Scientists have gone on to discover that mutating the same genes in mice had the same effect.
“Mice are genetically very close to humans,” said Cynthia Kenyon, professor of biochemistry at the University of California, San Francisco, who is a key speaker at the Royal Society.

“The implication is that ageing is controlled by a relatively small number of genes and that we might be able to target these with new therapies that would improve the quality and length of human life.”

The laboratory findings have been supported by research into humans, focusing on families whose members are long-lived. In one recent study Eline Slagboom, professor of molecular epidemiology at Leiden University, Holland, collected data on 30,500 people in 500 long-lived families to find the metabolic and genetic factors that make them special.

“Such people simply age slower than the rest of us,” she said. “Their skin is better, they have less risk of diseases of old age like diabetes, heart disease and hypertension and their ability to metabolise lipids and other nutrients is better. The question is: what is controlling all these different manifestations of slow ageing?

“So far, the evidence suggests that there could be just a few key genes in charge of it all. If we can find out where they are and how they work, it opens the way to new therapies against the diseases of ageing that could work in all of us.”

Walker and other researchers, including Kenyon, believe that finding the cause of Brooke Greenberg’s condition could be one way to pinpoint some of those genes.

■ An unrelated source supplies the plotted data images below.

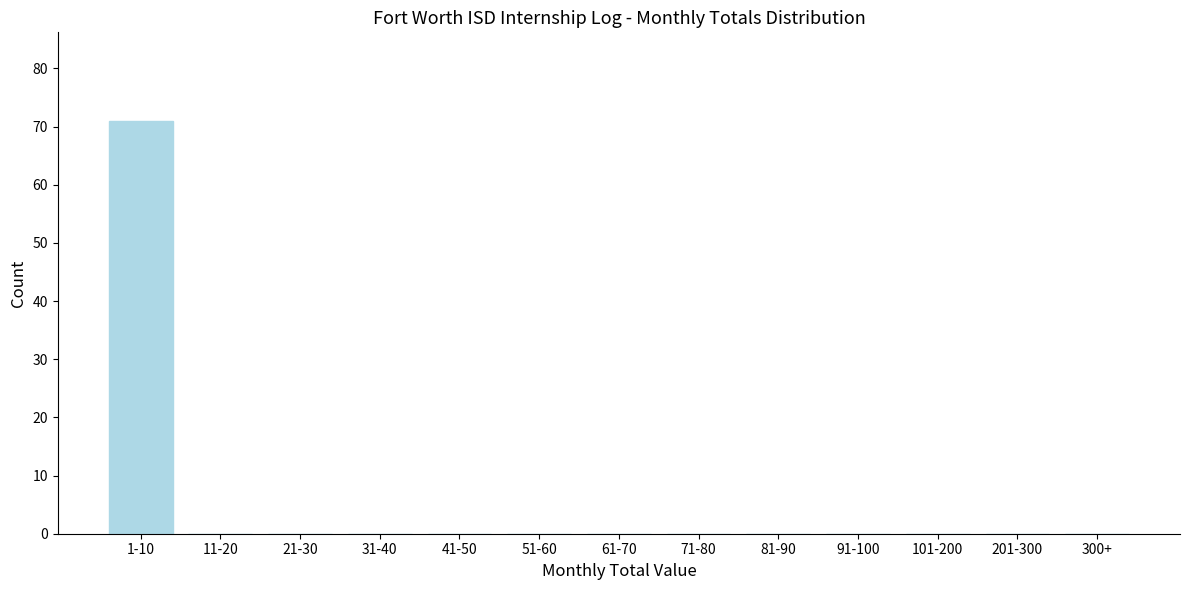

Reading left to right, what are all the values shown in this chart?

1-10=71	11-20=0	21-30=0	31-40=0	41-50=0	51-60=0	61-70=0	71-80=0	81-90=0	91-100=0	101-200=0	201-300=0	300+=0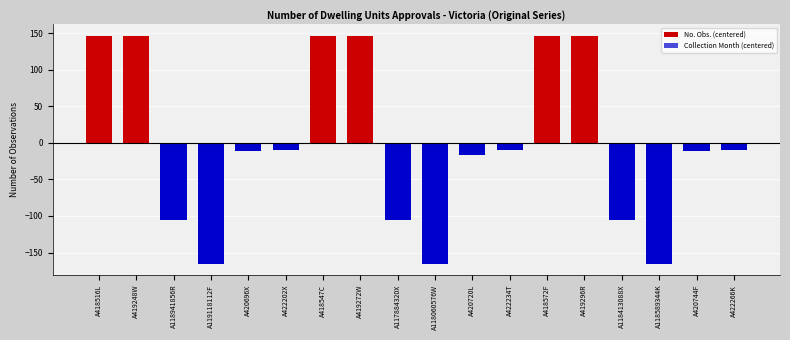

True or false: the data shows -241.3 at A118060576W.

False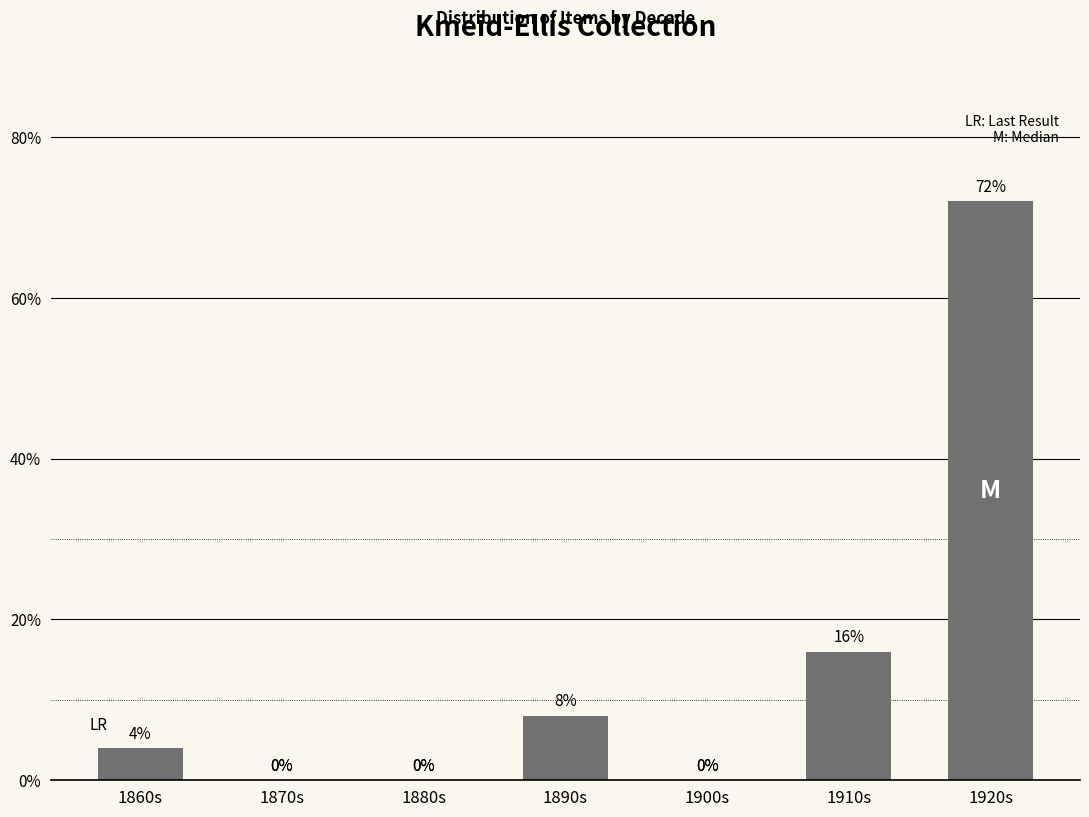

Reading left to right, extract all data points from this chart.

1860s=4	1870s=0	1880s=0	1890s=8	1900s=0	1910s=16	1920s=72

Superficially, Brooke, who lives with her parents Howard and Melanie Greenberg and her three sisters in Reisterstown, a Baltimore suburb, is frozen in time. She looks and acts as if she were a small toddler — for 17 years her family has changed her nappies, rocked her to sleep and given her cuddles.

Brooke has shown some development, including crawling, smiling and giggling when tickled but she has never learnt to speak and still has her infant teeth.

But she has also suffered a succession of life-threatening health problems, including strokes, seizures, ulcers and breathing difficulties — almost as if she were growing old despite not growing up.

Howard Greenberg, Brooke's father, said he wanted the genome research carried out in the hope it might help others.

He said: "Brooke is just a wonderful child. She is very pure. She still babbles just like a 6 month old baby but she still communicates and we always know just what she means."

Walker and his colleagues, who are working with Brooke’s parents to ensure she benefits from any research findings, have just published a research paper which suggests that in reality some parts of her body have indeed aged — but slowly and all at different rates.

“Our hypothesis is that she is suffering from damage in the gene or genes that co-ordinate the way the body develops and ages,” he said.

“If we can use her DNA to find that mutant gene then we can test it in laboratory animals to see if we can switch if off and slow down the ageing process at will.

“Just possibly it could give us an opportunity to answer the question of why we are mortal.”